What lines below hold the string "waren"? Copy them all.

# Dataset entries:
=== Begin Enclosure ===

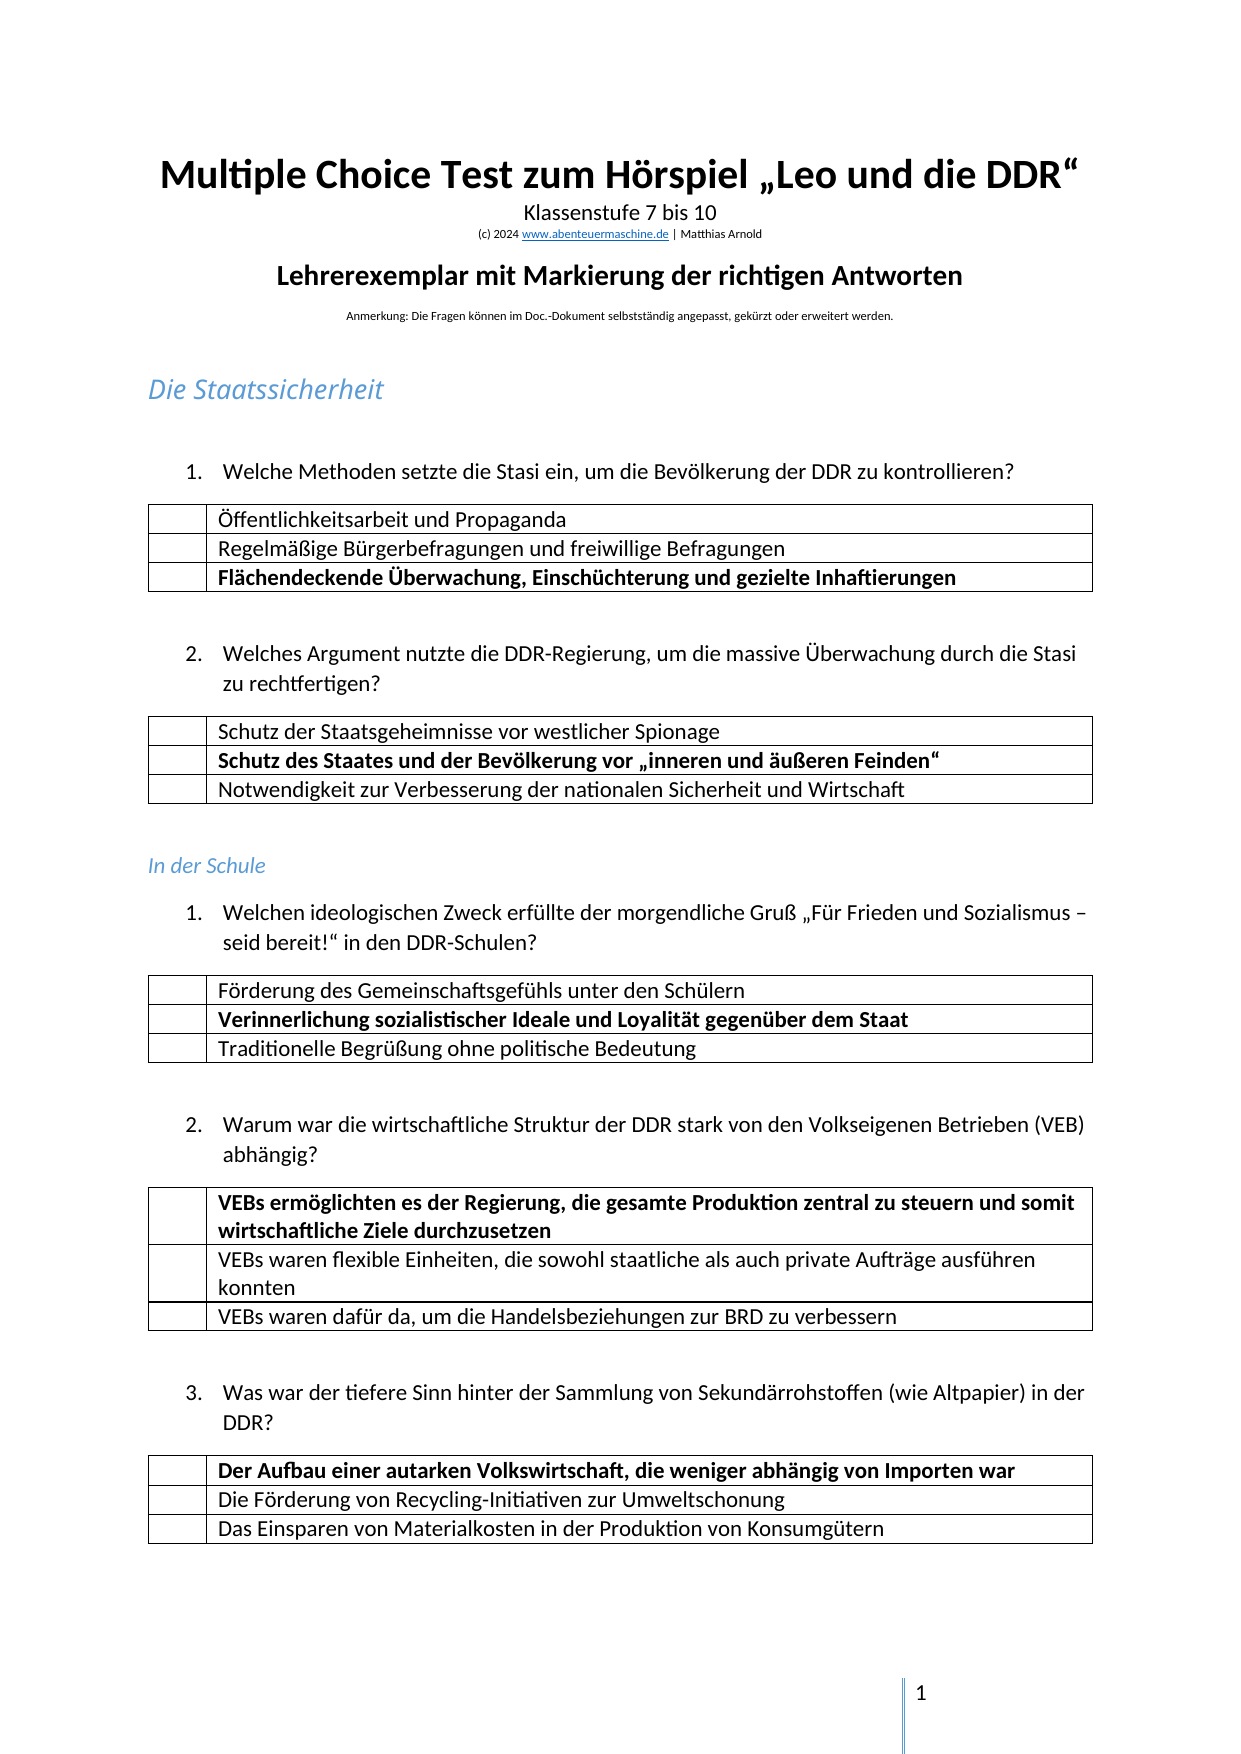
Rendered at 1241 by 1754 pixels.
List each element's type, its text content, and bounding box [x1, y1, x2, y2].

table_cell VEBs waren dafür da, um die Handelsbeziehungen zur BRD zu verbessern [207, 1303, 1092, 1330]
table_cell [149, 563, 206, 591]
table_header [149, 976, 206, 1004]
table_cell Flächendeckende Überwachung, Einschüchterung und gezielte Inhaftierungen [207, 563, 1092, 591]
table_cell [149, 1515, 206, 1543]
table_cell Das Einsparen von Materialkosten in der Produktion von Konsumgütern [207, 1515, 1092, 1543]
table_cell [149, 1034, 206, 1062]
table_header VEBs ermöglichten es der Regierung, die gesamte Produktion zentral zu steuern und somit wirtschaftliche Ziele durchzusetzen [207, 1188, 1092, 1244]
table_cell [149, 746, 206, 774]
text Klassenstufe 7 bis 10 [148, 198, 1093, 226]
table_cell Die Förderung von Recycling-Initiativen zur Umweltschonung [207, 1486, 1092, 1513]
text Lehrerexemplar mit Markierung der richtigen Antworten [148, 257, 1093, 293]
list Welches Argument nutzte die DDR-Regierung, um die massive Überwachung durch die Stasi zu rechtfertigen? [185, 639, 1093, 697]
subtitle Die Staatssicherheit [148, 370, 1093, 407]
table_header [149, 717, 206, 745]
table_header [149, 1456, 206, 1484]
table_header Förderung des Gemeinschaftsgefühls unter den Schülern [207, 976, 1092, 1004]
table_cell Notwendigkeit zur Verbesserung der nationalen Sicherheit und Wirtschaft [207, 775, 1092, 803]
table_cell [149, 775, 206, 803]
table_cell VEBs waren flexible Einheiten, die sowohl staatliche als auch private Aufträge ausführen konnten [207, 1245, 1092, 1301]
table_cell Verinnerlichung sozialistischer Ideale und Loyalität gegenüber dem Staat [207, 1005, 1092, 1033]
table_header Der Aufbau einer autarken Volkswirtschaft, die weniger abhängig von Importen war [207, 1456, 1092, 1484]
table_cell [149, 534, 206, 562]
table_cell Schutz des Staates und der Bevölkerung vor „inneren und äußeren Feinden“ [207, 746, 1092, 774]
list Welchen ideologischen Zweck erfüllte der morgendliche Gruß „Für Frieden und Sozialismus – seid bereit!“ in den DDR-Schulen? [185, 898, 1093, 956]
table_header Schutz der Staatsgeheimnisse vor westlicher Spionage [207, 717, 1092, 745]
text Multiple Choice Test zum Hörspiel „Leo und die DDR“ [148, 148, 1093, 198]
table_cell Regelmäßige Bürgerbefragungen und freiwillige Befragungen [207, 534, 1092, 562]
table_cell [149, 1303, 206, 1330]
text (c) 2024 www.abenteuermaschine.de | Matthias Arnold [148, 226, 1093, 242]
table_header Öffentlichkeitsarbeit und Propaganda [207, 505, 1092, 533]
table_header [149, 505, 206, 533]
table_header [149, 1188, 206, 1244]
table_cell [149, 1245, 206, 1301]
text Anmerkung: Die Fragen können im Doc.-Dokument selbstständig angepasst, gekürzt oder erweitert werden. [148, 308, 1093, 323]
table_cell [149, 1486, 206, 1513]
table_cell Traditionelle Begrüßung ohne politische Bedeutung [207, 1034, 1092, 1062]
table_cell [149, 1005, 206, 1033]
list Was war der tiefere Sinn hinter der Sammlung von Sekundärrohstoffen (wie Altpapier) in der DDR? [185, 1378, 1093, 1437]
text In der Schule [148, 851, 1093, 879]
list Welche Methoden setzte die Stasi ein, um die Bevölkerung der DDR zu kontrollieren? [185, 457, 1093, 485]
list Warum war die wirtschaftliche Struktur der DDR stark von den Volkseigenen Betrieben (VEB) abhängig? [185, 1110, 1093, 1168]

=== End Enclosure ===

# Answer space:
table_cell VEBs waren dafür da, um die Handelsbeziehungen zur BRD zu verbessern [207, 1303, 1092, 1330]
table_cell VEBs waren flexible Einheiten, die sowohl staatliche als auch private Aufträge ausführen konnten [207, 1245, 1092, 1301]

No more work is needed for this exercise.